Have you been averaging at least two or three “fun size” chocolate bars on a daily basis for a few weeks now? Or do you find yourself craving sugar throughout the day? If so, you may be addicted to sugar, and it’s time to quit. Sugar affects the nervous system, which can make us feel more anxious or stressed out, excess sugar that your body doesn’t use as energy turns into fat and consuming sugar makes you crave more sugar.
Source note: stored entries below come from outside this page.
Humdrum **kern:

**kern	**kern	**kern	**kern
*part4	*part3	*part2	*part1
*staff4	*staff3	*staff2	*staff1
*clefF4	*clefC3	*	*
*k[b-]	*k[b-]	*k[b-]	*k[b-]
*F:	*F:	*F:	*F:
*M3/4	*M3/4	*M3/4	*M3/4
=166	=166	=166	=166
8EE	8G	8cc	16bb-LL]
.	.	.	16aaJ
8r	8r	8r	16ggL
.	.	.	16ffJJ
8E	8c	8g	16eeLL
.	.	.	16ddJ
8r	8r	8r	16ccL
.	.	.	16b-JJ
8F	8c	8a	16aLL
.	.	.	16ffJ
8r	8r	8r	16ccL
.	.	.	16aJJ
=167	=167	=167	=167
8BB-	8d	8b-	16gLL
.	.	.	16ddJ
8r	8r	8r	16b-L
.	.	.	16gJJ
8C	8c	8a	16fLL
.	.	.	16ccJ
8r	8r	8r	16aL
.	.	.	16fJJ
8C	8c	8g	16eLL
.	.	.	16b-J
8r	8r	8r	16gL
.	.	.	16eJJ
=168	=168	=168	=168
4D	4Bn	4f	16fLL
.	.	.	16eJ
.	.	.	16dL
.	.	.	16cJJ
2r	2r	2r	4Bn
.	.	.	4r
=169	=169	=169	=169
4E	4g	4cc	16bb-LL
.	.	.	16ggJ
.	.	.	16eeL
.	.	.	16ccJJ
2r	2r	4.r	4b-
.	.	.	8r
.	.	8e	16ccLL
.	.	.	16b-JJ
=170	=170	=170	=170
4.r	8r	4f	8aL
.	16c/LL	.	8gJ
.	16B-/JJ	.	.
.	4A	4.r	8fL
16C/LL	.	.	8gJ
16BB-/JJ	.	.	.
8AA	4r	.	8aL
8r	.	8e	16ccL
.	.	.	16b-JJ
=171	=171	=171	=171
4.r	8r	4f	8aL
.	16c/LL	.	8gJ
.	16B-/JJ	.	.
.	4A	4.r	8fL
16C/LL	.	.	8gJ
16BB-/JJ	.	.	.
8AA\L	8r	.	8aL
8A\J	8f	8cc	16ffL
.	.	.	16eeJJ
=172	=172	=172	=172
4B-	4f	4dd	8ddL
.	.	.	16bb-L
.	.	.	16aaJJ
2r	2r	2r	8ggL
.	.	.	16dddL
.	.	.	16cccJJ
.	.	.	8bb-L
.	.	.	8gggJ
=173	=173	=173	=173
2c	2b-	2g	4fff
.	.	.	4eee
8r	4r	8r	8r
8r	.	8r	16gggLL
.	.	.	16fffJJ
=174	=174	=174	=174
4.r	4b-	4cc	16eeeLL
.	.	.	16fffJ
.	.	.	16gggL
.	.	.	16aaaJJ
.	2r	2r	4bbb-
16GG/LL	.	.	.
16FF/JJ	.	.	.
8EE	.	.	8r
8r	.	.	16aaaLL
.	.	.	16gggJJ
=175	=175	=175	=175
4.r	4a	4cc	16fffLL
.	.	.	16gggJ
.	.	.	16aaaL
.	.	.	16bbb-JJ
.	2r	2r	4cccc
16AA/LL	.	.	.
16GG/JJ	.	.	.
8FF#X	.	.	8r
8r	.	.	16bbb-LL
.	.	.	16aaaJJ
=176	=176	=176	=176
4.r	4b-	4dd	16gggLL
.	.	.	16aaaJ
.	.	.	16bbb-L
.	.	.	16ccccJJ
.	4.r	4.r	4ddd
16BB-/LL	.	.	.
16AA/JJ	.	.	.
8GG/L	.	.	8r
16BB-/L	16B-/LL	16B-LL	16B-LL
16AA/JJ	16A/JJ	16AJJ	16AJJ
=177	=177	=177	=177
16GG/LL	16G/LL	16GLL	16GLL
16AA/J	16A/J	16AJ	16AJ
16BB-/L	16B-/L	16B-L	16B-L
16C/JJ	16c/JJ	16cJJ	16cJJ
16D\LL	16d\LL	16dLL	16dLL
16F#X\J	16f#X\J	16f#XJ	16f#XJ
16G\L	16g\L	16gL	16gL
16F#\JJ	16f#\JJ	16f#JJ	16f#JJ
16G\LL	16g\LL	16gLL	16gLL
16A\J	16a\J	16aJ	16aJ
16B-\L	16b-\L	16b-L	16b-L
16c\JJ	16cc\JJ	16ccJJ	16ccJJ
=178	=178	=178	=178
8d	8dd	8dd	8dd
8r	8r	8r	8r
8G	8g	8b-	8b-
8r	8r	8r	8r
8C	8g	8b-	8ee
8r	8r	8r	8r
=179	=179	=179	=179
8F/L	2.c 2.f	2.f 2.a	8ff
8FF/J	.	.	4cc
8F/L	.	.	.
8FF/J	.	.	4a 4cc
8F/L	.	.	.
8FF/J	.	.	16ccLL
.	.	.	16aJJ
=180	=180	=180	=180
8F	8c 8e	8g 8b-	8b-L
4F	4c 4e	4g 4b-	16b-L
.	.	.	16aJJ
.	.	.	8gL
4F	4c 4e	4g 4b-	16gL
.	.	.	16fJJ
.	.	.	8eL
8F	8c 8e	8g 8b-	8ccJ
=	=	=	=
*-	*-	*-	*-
Well the good news is there are certain nutrients that can actually reduce your cravings for sugar. Here is a list of foods that you should include in your diet to help curb your cravings:
B vitamins
Most people get enough B vitamins if their diet includes a variety of wholesome, fresh foods, and they limit their intake of alcohol & caffeine (depletes vitamin levels). That being said, here are some foods that are great sources of B vitamins:
-Avocado
-Leafy greens (ex. kale, baby spinach)
-Cruciferous vegetables (broccoli, cabbage, cauliflower, Brussel spouts – all in season right now!)
-Whole grains (brown rice, oats)
-Nuts (peanuts, almonds)
-Sunflower seeds, flaxseeds
-Soybeans (organic edamame, miso or tempeh)
-Legumes (lentils, chick peas, kidney beans, black beans)
-Nutritional yeast (click here for a great “Mac n’ Cheese” recipe that calls for nutritional yeast)
–Eggs
–Yogurt
-Poultry (organic)
-Fish (msc certified)
-Pork & beef (make sure it’s organic)
Vitamin C
-Citrus (it’s clementine season again!)
-Berries (buy frozen, wild berries in the off-season)
-Green & leafy veggies
-Papaya (great for digestion too)
Zinc
-Brazil nuts, pecans
–Pumpkin seeds
-Red meat (organic)
-Herring (try pickled herring – it’s delish)
-Eggs
–Whole Grains
Chromium
-Bananas
-Apples
-Spinach
-Oysters (smoked oysters on crackers is a great snack)
-Chicken
-Eggs
Amino acid L-glutamine
-Animal protein (organic)
-Fish
-Eggs
-Yogurt
-Cheese
-Cabbage
-Beets
-Beans
-Spinach
-Parsley (also high in vitamin C)
Try incorporating one food from each group in your diet this week to help curb your sugar cravings!
If you want something sweet, keep it natural. Natural sugars such as honey, real maple syrup, coconut palm sugar or dates are better for you than refined sugar because their nutrients haven’t been removed during processing. They also don’t contain preservatives, food dyes (ex. caramel colouring) or high fructose corn syrup like most chocolate & candy out there. Coconut palm sugar is especially good because it doesn’t spike your blood sugar (like refined sugar does), which is what causes you to crave more sugar.
Try combining a couple squares of dark chocolate, dates and a small handful of peanuts or almonds for a quick sweet & salty treat. You can also make my Healthy Cookies or Chocolate Truffle Pudding for healthy dessert options. Chimes all-natural Ginger Chews are also a healthy option for something sweet, and a great alternative to aspartame-loaded gum. Ginger aids in digestion, settles stomach upset, and has a warming affect in the body. It’s also clementine season again! These little oranges are the perfect sweet treat, and a great source of vitamin C, beta-carotene & fiber.
With the holiday season upon us beware of more sugar to come. Keep healthy sweets readily available in your home, and avoid buying unhealthy snacks & desserts. If they’re not in your cupboard – you won’t eat them!